_Materiale estratto_.
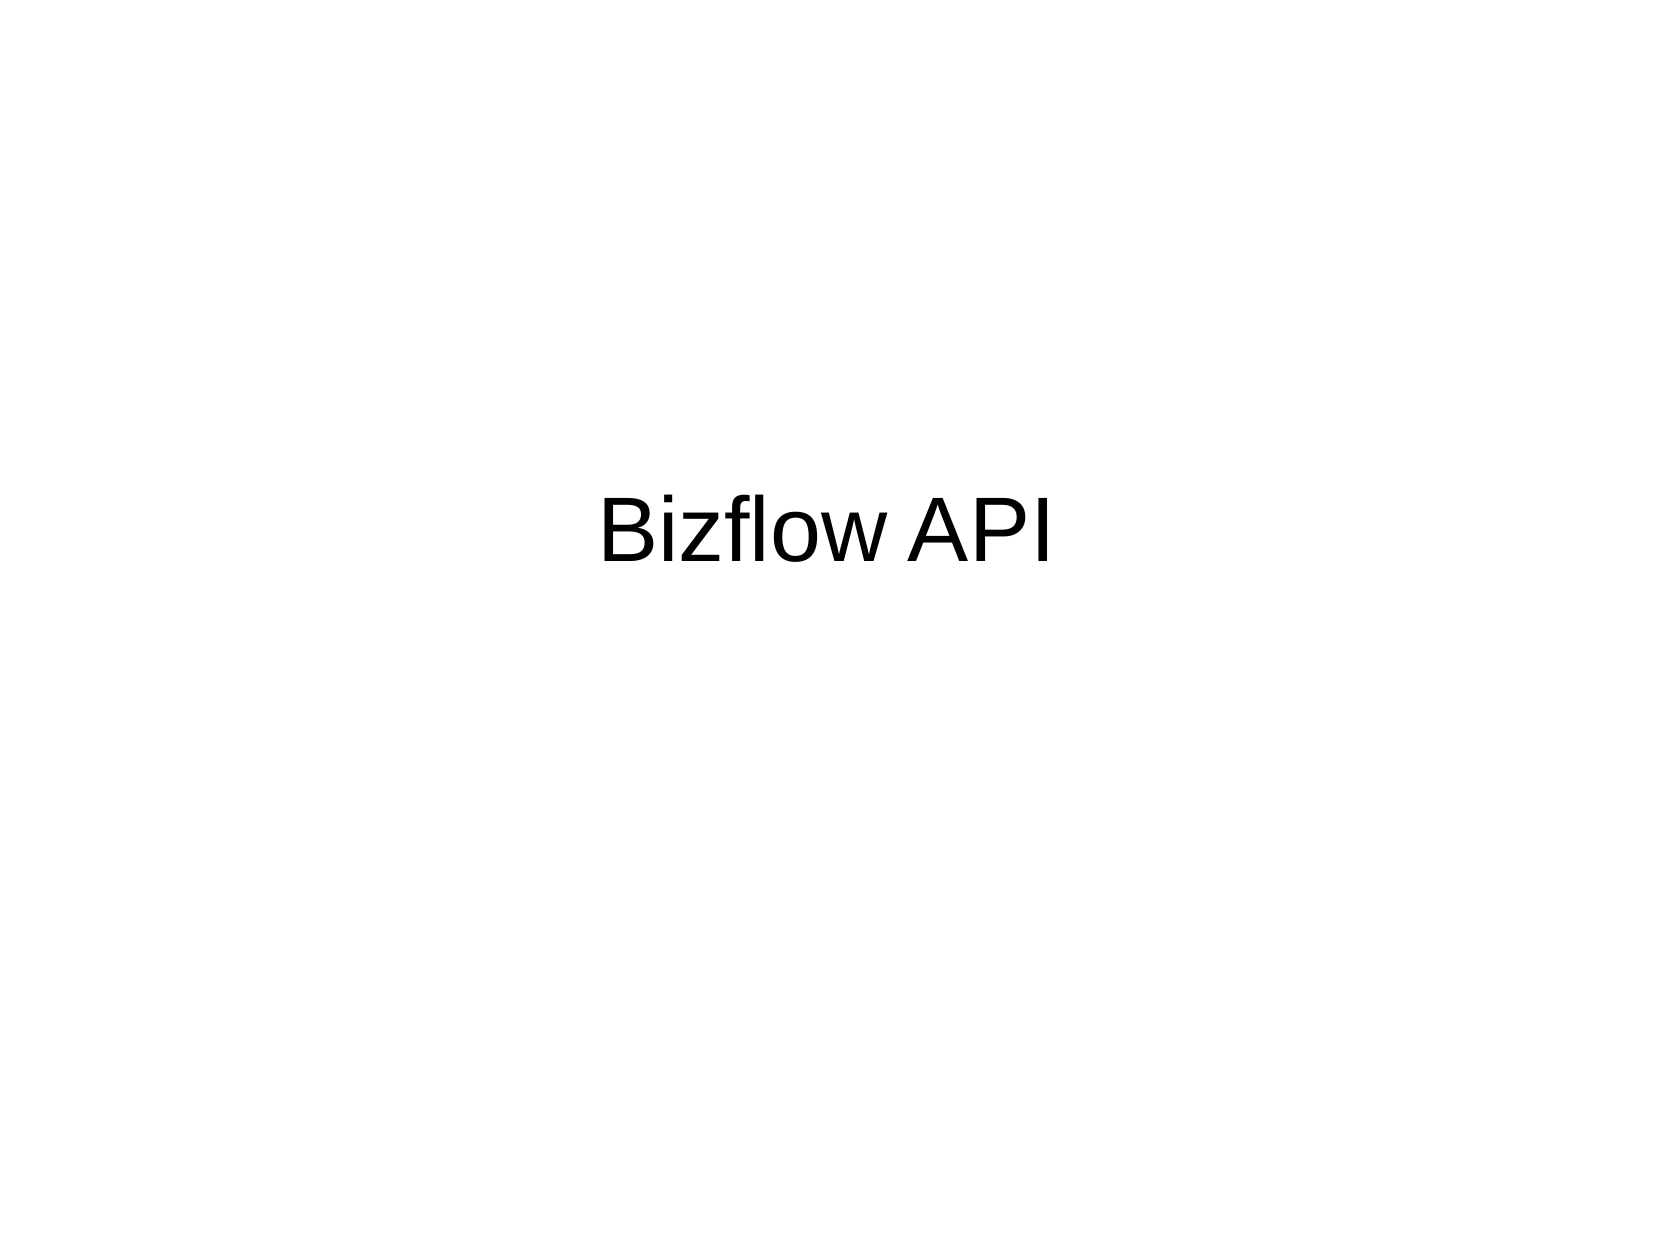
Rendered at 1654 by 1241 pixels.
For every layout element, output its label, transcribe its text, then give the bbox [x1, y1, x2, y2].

subtitle Bizflow API [82, 49, 1571, 1010]
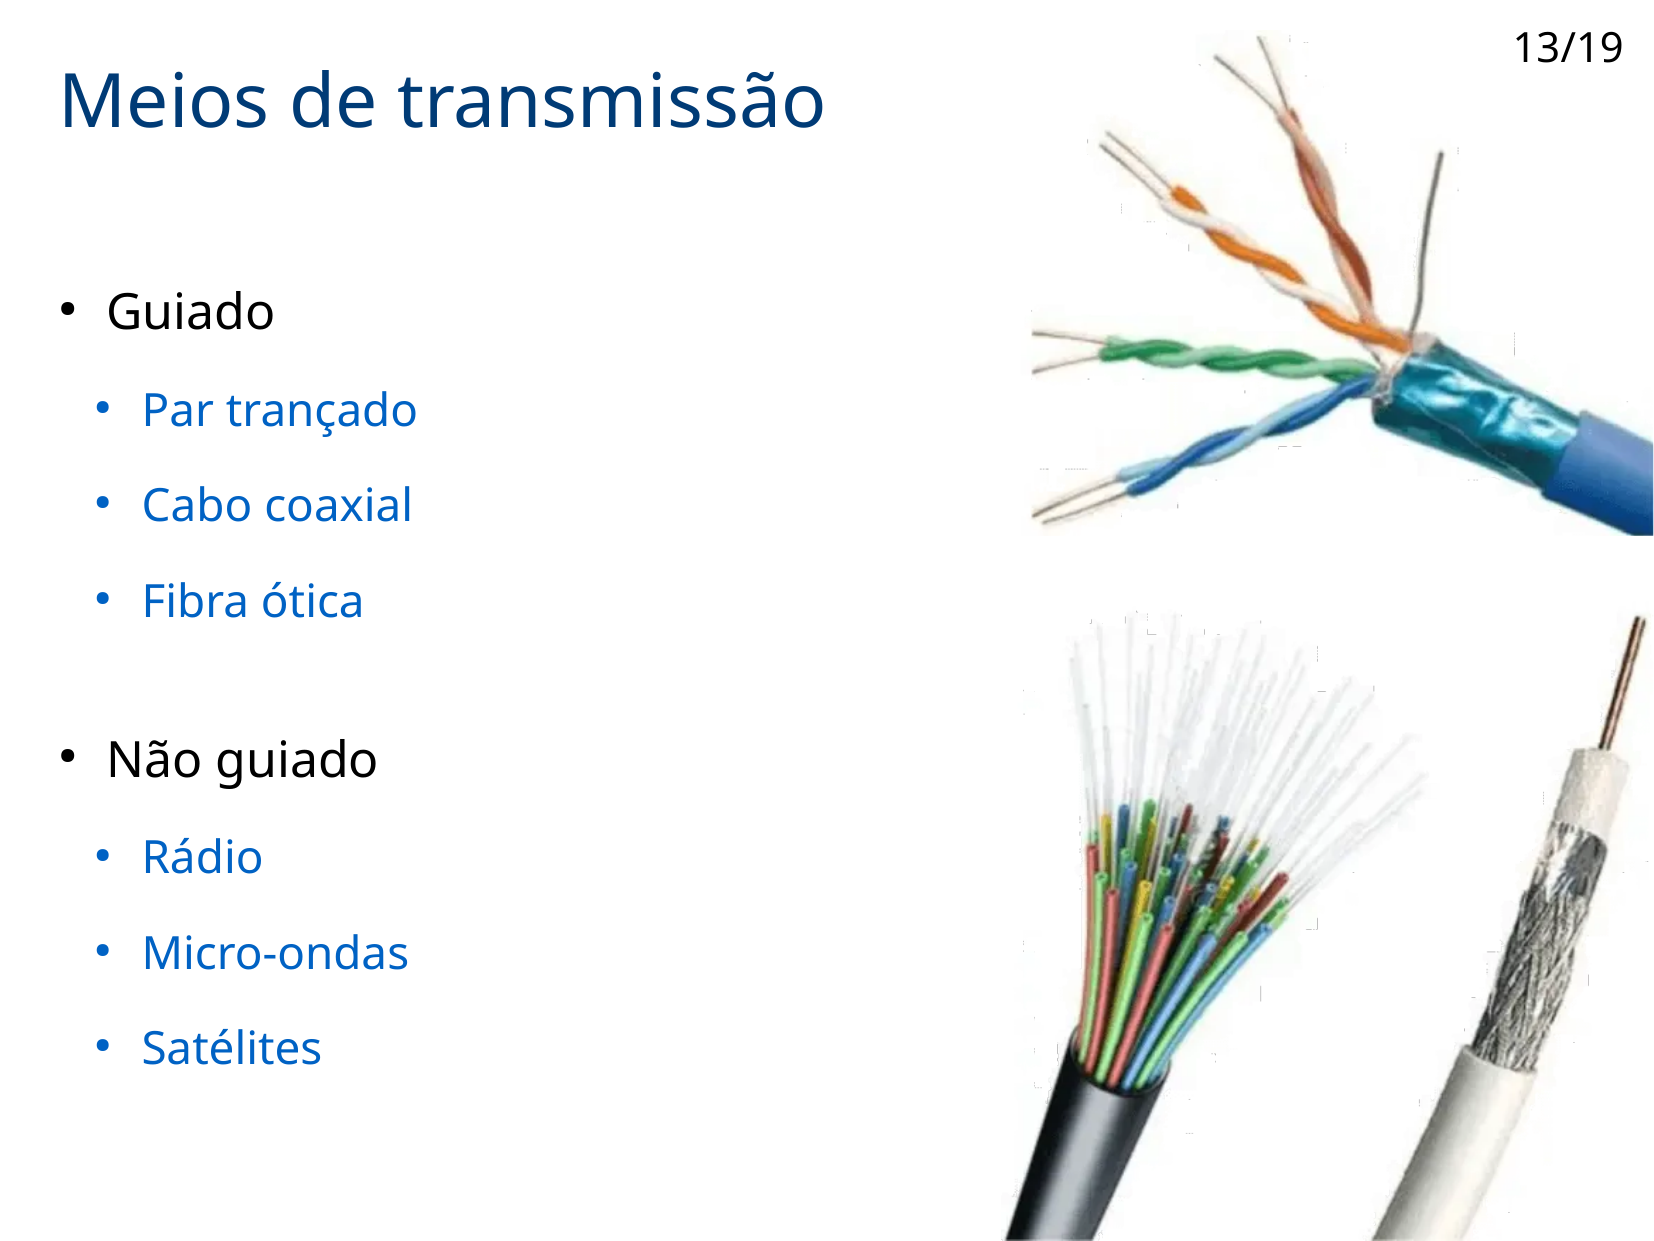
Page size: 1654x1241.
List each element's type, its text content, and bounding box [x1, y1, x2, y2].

picture [1001, 601, 1654, 1241]
picture [1020, 29, 1654, 536]
list Guiado Par trançado Cabo coaxial Fibra ótica Não guiado Rádio Micro-ondas Satélites [59, 265, 1625, 1211]
title Meios de transmissão [59, 47, 1020, 166]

_Esercizio proposto_.
Trasforma in una tabella Markdown tutto il materiale, dalla riga che contiene "Page size: 1654x1241." fino alla fine, escludendo le righe vuote. Usa le colonne "Numero", con il numero progressivo di ogni riga, e "Riga del materiale", con il testo della riga.

_La soluzione_.
| Numero | Riga del materiale |
|---|---|
| 1 | Page size: 1654x1241. |
| 2 | List each element's type, its text content, and bounding box [x1, y1, x2, y2]. |
| 3 | picture [1001, 601, 1654, 1241] |
| 4 | picture [1020, 29, 1654, 536] |
| 5 | list Guiado Par trançado Cabo coaxial Fibra ótica Não guiado Rádio Micro-ondas Satélites [59, 265, 1625, 1211] |
| 6 | title Meios de transmissão [59, 47, 1020, 166] |